The trial is being led in collaboration with Yungjin Pharm in Korea, and explores KL1333 as a treatment for a series of mitochondrial diseases, such as MELAS (mitochondrial myopathy, encephalopathy, lactic acidosis and stroke-led episodes).

Mitochondria are cell components that produce energy. Their dysfunction can affect several of our bodies’ functions, including our brain, nervous system, and muscles.

The report states that the first part of the study has been successful, as drug behavior data aligned with expectations. No adverse safety concerns were found and the study’s remaining higher-dose cohorts have now been approved by the Korean medicinal authority, the Ministry of Food and Drug Safety (MFDS)

“We are very excited about the progress of the first KL1333 clinical study. Along with the recent positive opinion on European orphan drug designation, it brings us one step closer to initiating our own clinical phase Ib study, and to our ultimate goal of providing a treatment opportunity to patients with different genetic mitochondrial disorders, where there is a high medical need and in most cases no specific treatments available,” Magnus Hansson, MD, PhD, chief medical officer and vice president of preclinical and clinical development at NeuroVive, said in a press release.

KL1333 is a modulator of the cellular levels of NAD+, a central co-enzyme in the cell’s energy metabolism. In preclinical models, KL1333 was shown to increase mitochondrial energy output, reduce lactate accumulation, lower the formation of free radicals, and have long-term benefits on energy metabolism, such as the formation of new mitochondria.

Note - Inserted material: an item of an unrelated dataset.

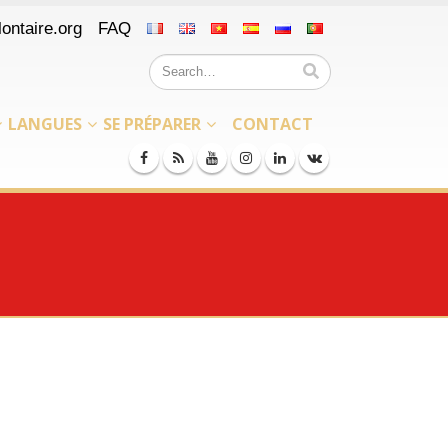
ontaire.org
FAQ
LANGUES
SE PRÉPARER
CONTACT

In the current study, KL1333 is being investigated for its pharmacokinetics (drug behavior in the body), safety, and tolerability in healthy volunteers. The first part of the study included dose levels of 25 and 50 mg. With both doses having been deemed safe, the MFDS has approved dose escalation and an update to the study’s design.

“The results from the first part of the study are positive and the approval from the MFDS is of crucial importance for KL1333 and the continuation of its global development program. In close collaboration with our partner NeuroVive, we have a great possibility to develop KL1333 into a novel treatment opportunity for patients with genetic mitochondrial disorders, such as MELAS,” said Soo-Hyun Lew, MD, executive director of development at Yungjin Pharm.

In November, NeuroVive announced that KL1333 is likely to receive orphan drug designation after the European Medicines Agency’s Committee for Orphan Medicinal Products decided to recommend the regulatory designation. A final approval is expected by the end of the year.

A Phase 1b study is planned to be initiated by NeuroVive in Europe and/or in the United States in 2018.